• _Quoted passage_:
======
"The Nutcracker" on Record - Part 1
A Seasonal Tour through Tchaikovsky’s Magical Score - on vinyl and CD/SACD/streaming
Original Set Design by Konstantin Ivanov for Act 2 of The Nutcracker, from the 1892 first Production.
’Tis the season…
(to the tune of "The 12 Days of Christmas")
ALL TOGETHER NOW —
“On the _nth day of Xmas, my true love sent to me…
Many snowflakes dancing…
Flowers waltzing too…
Christmas trees a-growing…
Russian cossacks leaping…
Sugar Plum Fai — ryyyy —
NUT - CRACK - ER - PRINCE!!!
Evil mice attacking…
Arab coffee dudes…
Mirliton whatevers…
And a Xmas Treat that Never Gets Old!”
And children the world over (though, let’s face it, more girls than boys) head into theaters in their finest Xmas togs to revel in the fantasy of it all, joined by not a few of their parents, relations, friends and other young-at-heart adults who all happily share in the merriment. We wouldn’t miss the fun of it all for anything.
That’s me, aged around seven, heading off to the theater with my parents and their friends and half the kids of England on the traditional British Boxing Day (day after Christmas) matinée outing. For my family this year no pantomime. Instead we’re headed to The Nutcracker, getting its annual performance at the Royal Festival Hall (converted into a theater for the occasion). By this time I was already something of a Nutcracker savant, having played my father’s mono copy of the suites extracted from the ballet to death.
But this was my first time seeing it in the theatre, and it did not disappoint.
Decades later, half way across the world in sunny Los Angeles - about as far away as you can get from the wintry and magical realms of the ballet itself - the Nutcracker Xmas tradition re-established itself with my daughter. Right from her first year of ballet classes, aged 4, she would participate in her school’s annual performance of scenes from the ballet.
======
• _Material provided_:
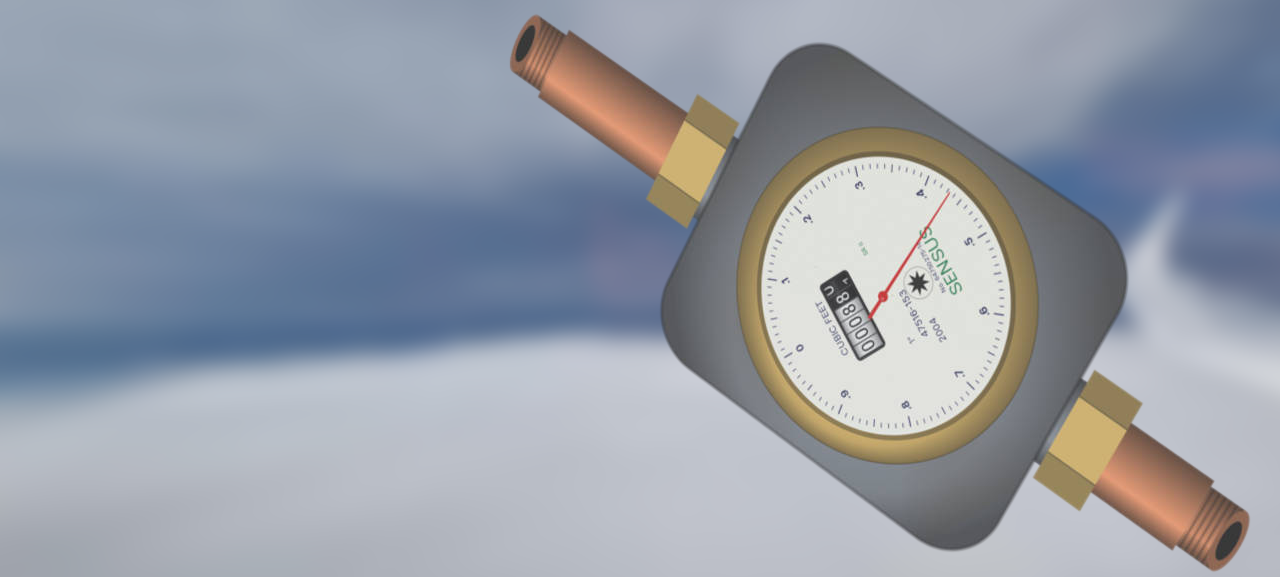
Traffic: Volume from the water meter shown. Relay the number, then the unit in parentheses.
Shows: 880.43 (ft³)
======
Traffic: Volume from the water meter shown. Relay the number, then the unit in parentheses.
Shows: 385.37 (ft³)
======
• _Work order_: Carry on the Nutcracker article, starting right after its last sentence. The rows have no connection to the Nutcracker article.

• _Output below_:
As the years went by she graduated from “child milling around at Xmas party” to dancing one of the Chinese tea ladies in the grand divertissement scene in the Second Act (where many of the most famous tunes reside), and finally to the corps de ballet waltzing flowers and snowflakes.
New York City Ballet's famous production, choreographed by George Balanchine: the Waltz of the Snowflakes
And of course in between we went to several professional productions, including American Ballet Theatre’s colorful reinvention, and the Mariinsky (formerly Kirov) Ballet’s more traditional outing, which featured the usual stunning corps de ballet work (a signature feature of the company), but which was also a little musty and old-fashioned in comparison. (We always went to see the Mariinsky when they came to LA, in part because my daughter’s teachers were former members of the Company).
Mikhail Baryshnikov in American Ballet Theater's production. For years, the filmed version of this was a staple of public television during the holiday season.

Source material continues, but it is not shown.